The second (more carboxyl-terminal) cysteine at each of the active sites of PDI provides yet another choice to be made in the covalent enzyme-substrate complex. Superimposed on the bias toward substrate rearrangements that lead to increasing disulfide stability, the active-site cysteine provides a reductive escape mechanism to extricate the enzyme from slowly rearranging complexes. If scanning by the substrate thiol is too slow, the second active-site cysteine can discharge the substrate by an intramolecular reaction between the two active-site sulfurs (Scheme II, path 2).

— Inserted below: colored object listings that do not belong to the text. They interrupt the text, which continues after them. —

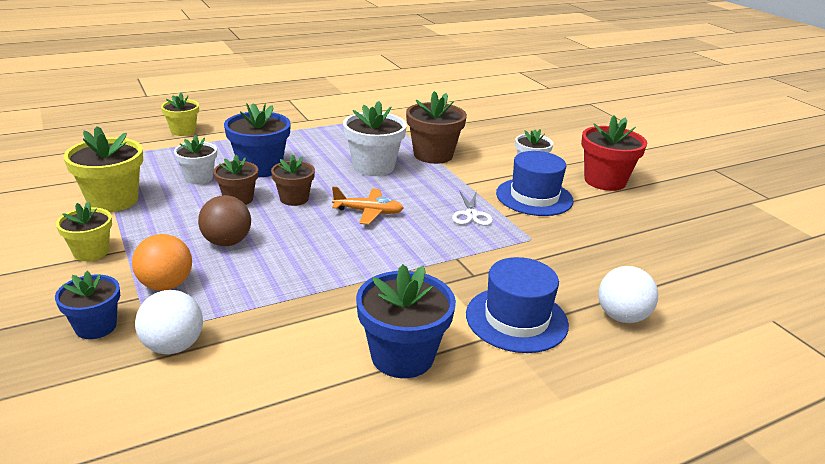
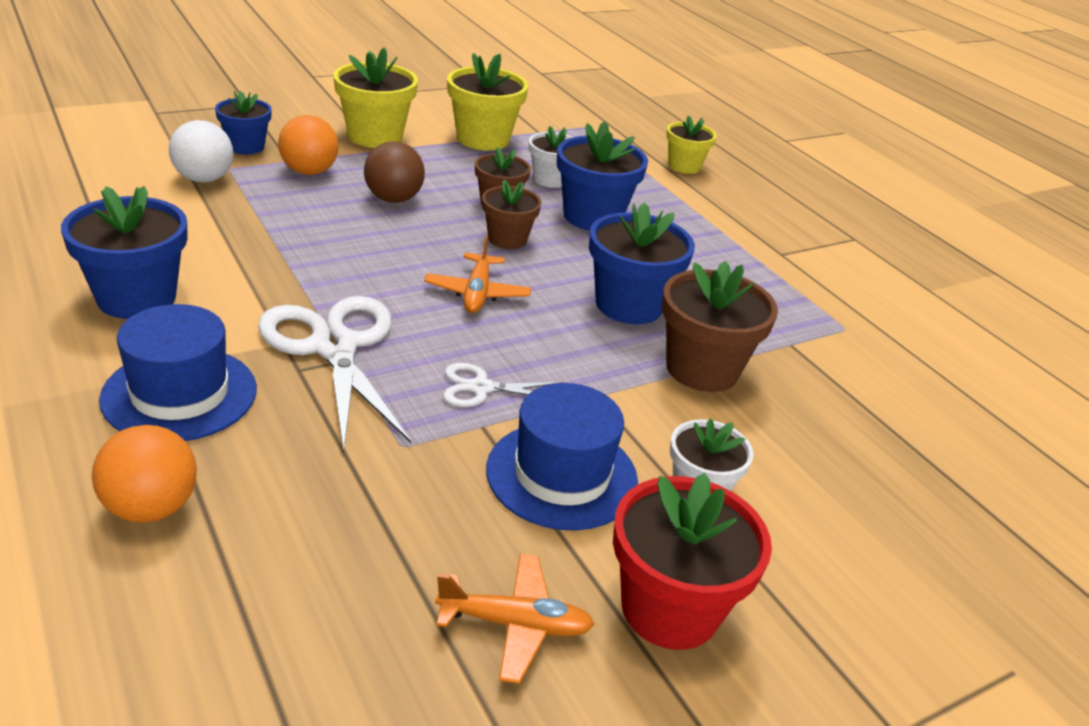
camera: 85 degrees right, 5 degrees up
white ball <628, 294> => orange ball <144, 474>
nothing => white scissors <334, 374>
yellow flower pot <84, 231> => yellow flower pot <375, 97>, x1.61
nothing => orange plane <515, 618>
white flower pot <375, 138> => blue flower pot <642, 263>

Intramolecular disulfide formation at the active site provides a clock to ensure that the enzyme does not become trapped in slowly rearranging, covalent complexes. The disulfide between glutathione and PDI is displaced by an intramolecular reaction between the two active-site cysteines with a half-time estimated at 20-100 ms (20). Thus, if kinetic scanning by the substrate does not succeed rapidly, wild-type PDI can escape from the complex by discharging the substrate. This escape mechanism provides another advantage; the offending substrate disulfide is reduced, which may make additional rearrangement/reoxidation pathways more accessible. The very low activity that is observed for single-cysteine active sites when intramolecular and intermolecular escape pathways are not available suggests that the dominant pathway for PDI-catalyzed rearrangement of sRNase involves reductive escape and reoxidation of the substrate rather than direct isomerization. The decision among reversal, rearrangement, and escape must be made multiple times, each time a covalent PDI-substrate complex is formed. Multiple cycles of kinetic scanning and reductive escape will ultimately lead to a native disulfide arrangement that is either resistant to the attack of PDI or in which partitioning is always toward reforming the original disulfide (Scheme II, path 3).